Note: This feature is currently in a service provider-only closed beta.
Note: This feature is only enabled on gateway access points and is not available on access points operating in mesh mode.
Note: The GRE protocol is not compatible with most NAT implementations. If you expect to have a router performing NAT located between the AP and the tunnel concentrator, EoGRE is unlikely to function properly. Please consider using Teleworker VPN to a Meraki MX security appliance instead in such scenarios.
There are two pieces to configuring the EoGRE feature, configuration of Customer Premise Equipment (CPE) and the configuration of the (Non-Meraki) core concentrator. The configuration below outlines the configuration of Meraki MR access Points acting as the Customer Premise Equipment.
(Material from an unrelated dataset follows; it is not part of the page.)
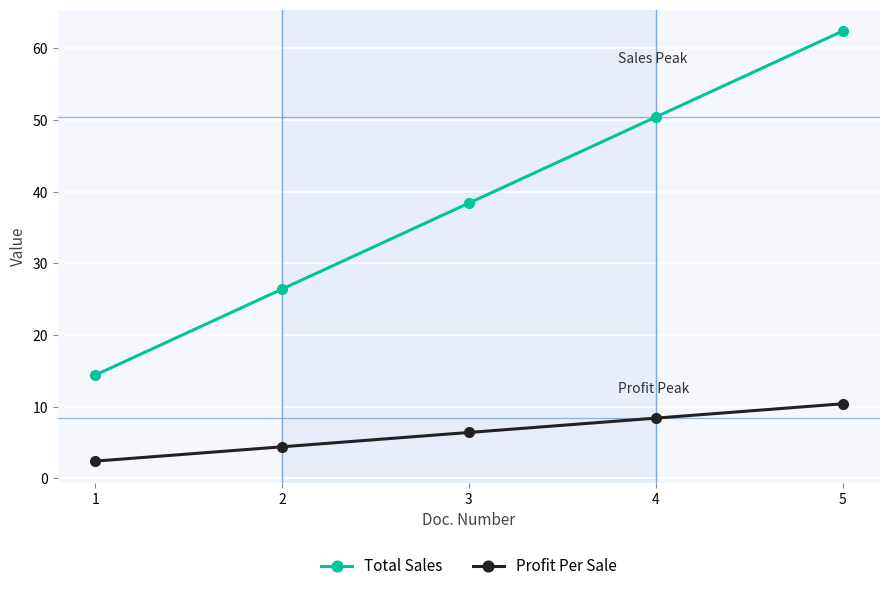

Which series changed the most between 3 and 4?

Total Sales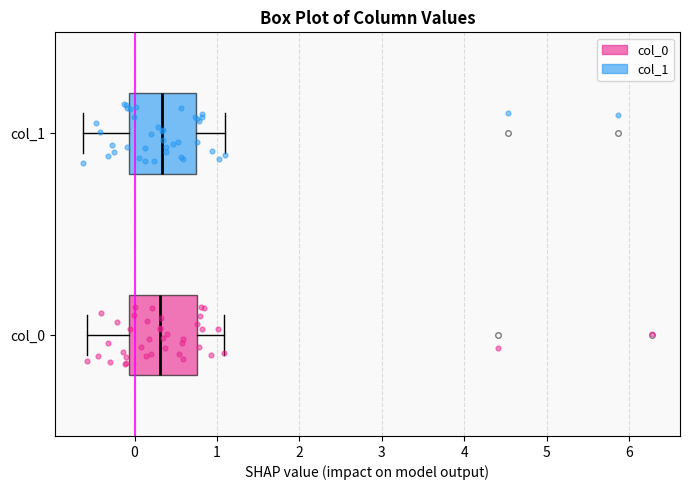

Where does the right whisker of the box for col_1 end on the x-axis? The values are not printed on the chart, so give them approximately, as read against the axis.

1.1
EoGRE is enabled on on a per-SSID basis, in Dashboard under Wireless > Configure > Access control Select EoGRE in the Addressing and Traffic section of the page:
The Concentrator Field is a mandatory configuration element that defines the destination for the EoGRE encapsulated traffic. A FQDN or IP address can be used in the field. FQDNs can be used to provide a simple failover mechanism if the DNS server that resolves the FQDN rolls to a new IP address. If an FQDN is used, the access point will re-query the name server after 30 seconds of inactivity on the tunnel in case of a possible tunnel failure.
Note: In order to resolve a FQDN, the AP will need to be configured to use a custom DNS server. An AP's DNS server can be configured on its Local Status Page, or on the AP details page in Dashboard.
GRE keys are flow identifiers intended to identify an individual traffic flow within a tunnel. Entering a number between 0 and 4,294,967,295 in this field will add the optional GRE key field to the GRE header. Meraki devices use this key to differentiate SSID traffic over the same tunnel. Unique IP/key pairs should be used for each SSID on a given network to ensure proper packet routing. Most routers that act as a EoGRE gateway also use a unique key for each tunnel for routing purposes.
Note: Keep in mind that the key is not used to encrypt the payload of the EoGRE frame but is used to identify the tunnel.
If an SSID is configured for EoGRE tunneling and VLAN tagging is in use on the SSID (i.e. the layer 2 traffic on that SSID is tagged with a 802.1q header), then the 802.1q header will be included in the layer 2 payload of the EoGRE frame sent to the concentrator. The GRE packet sent from the AP to the tunnel concentrator will always originate from the AP's management IP address and VLAN, regardless of any VLAN(s) being used inside the tunnel.